**AIM OF THE EXERCISE**
Your answer should consist of every line in the records that holds "scroll".

Excerpts from a dataset
..........

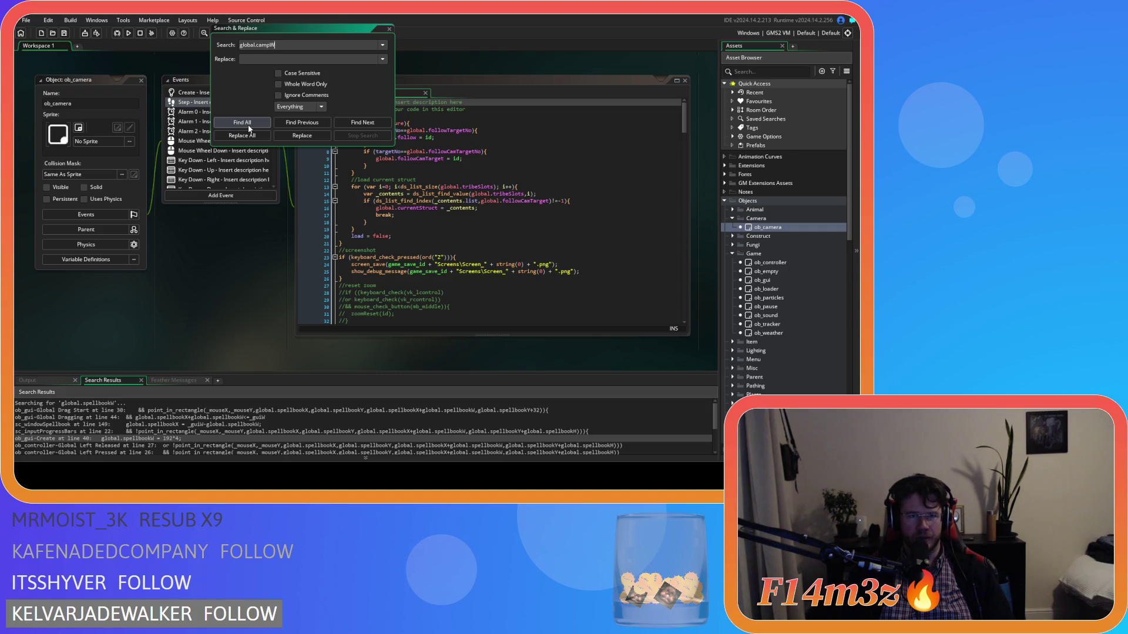
left_click(248, 123)
scroll(244, 423, "down", 10)
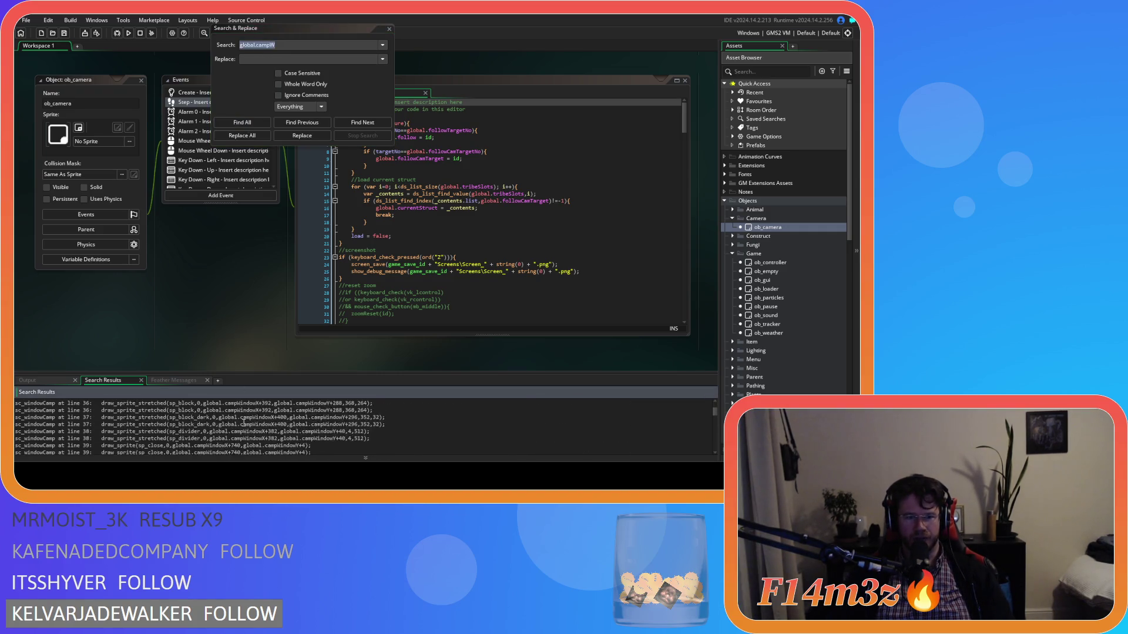
scroll(244, 423, "down", 2)
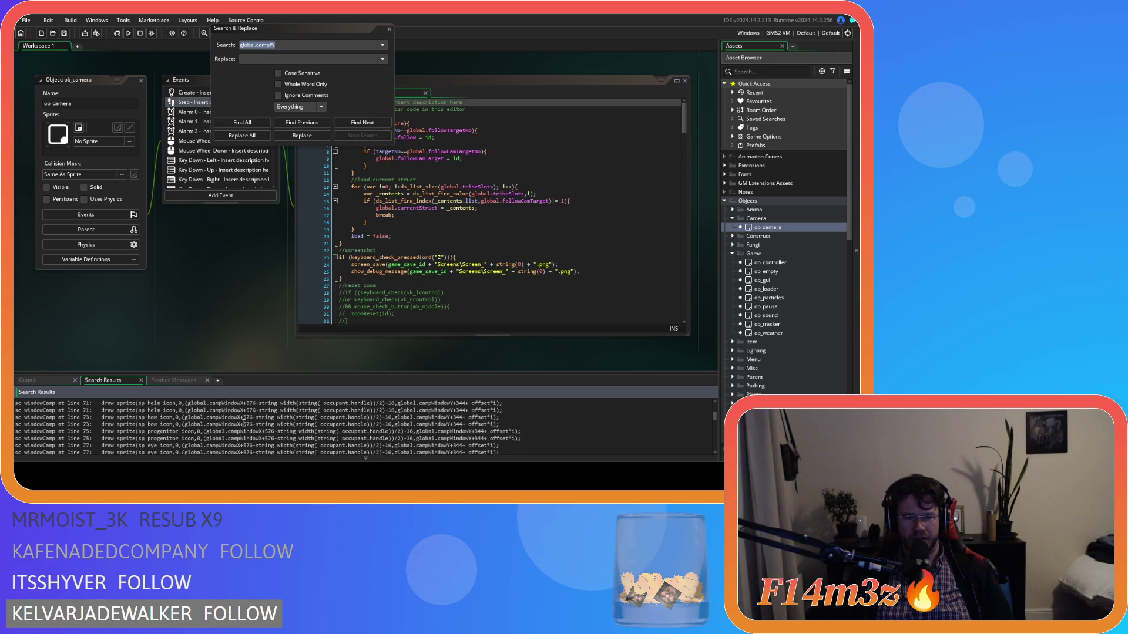
scroll(244, 423, "down", 1)
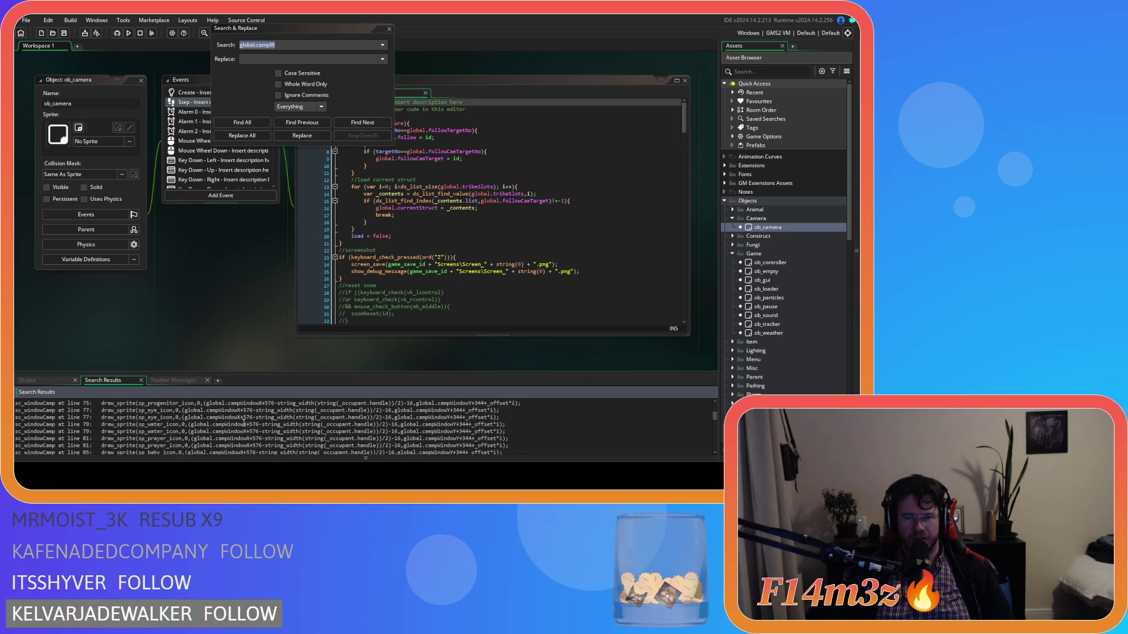
left_click(279, 84)
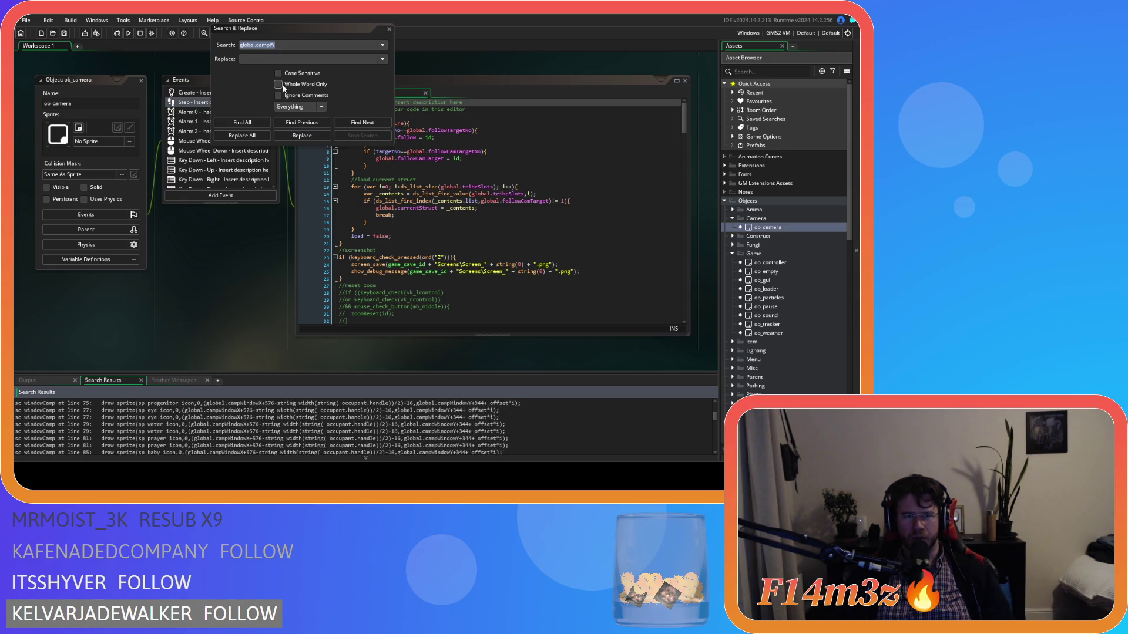
left_click(241, 124)
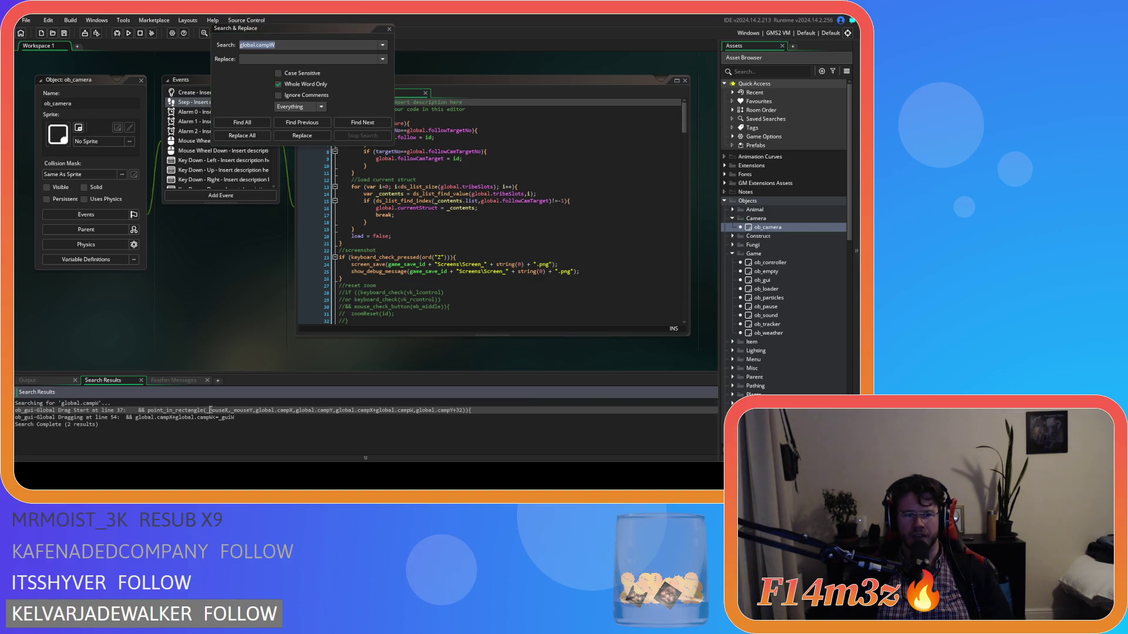
double_click(210, 410)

..........

**RESPONSE BOX**
scroll(244, 423, "down", 10)
scroll(244, 423, "down", 2)
scroll(244, 423, "down", 1)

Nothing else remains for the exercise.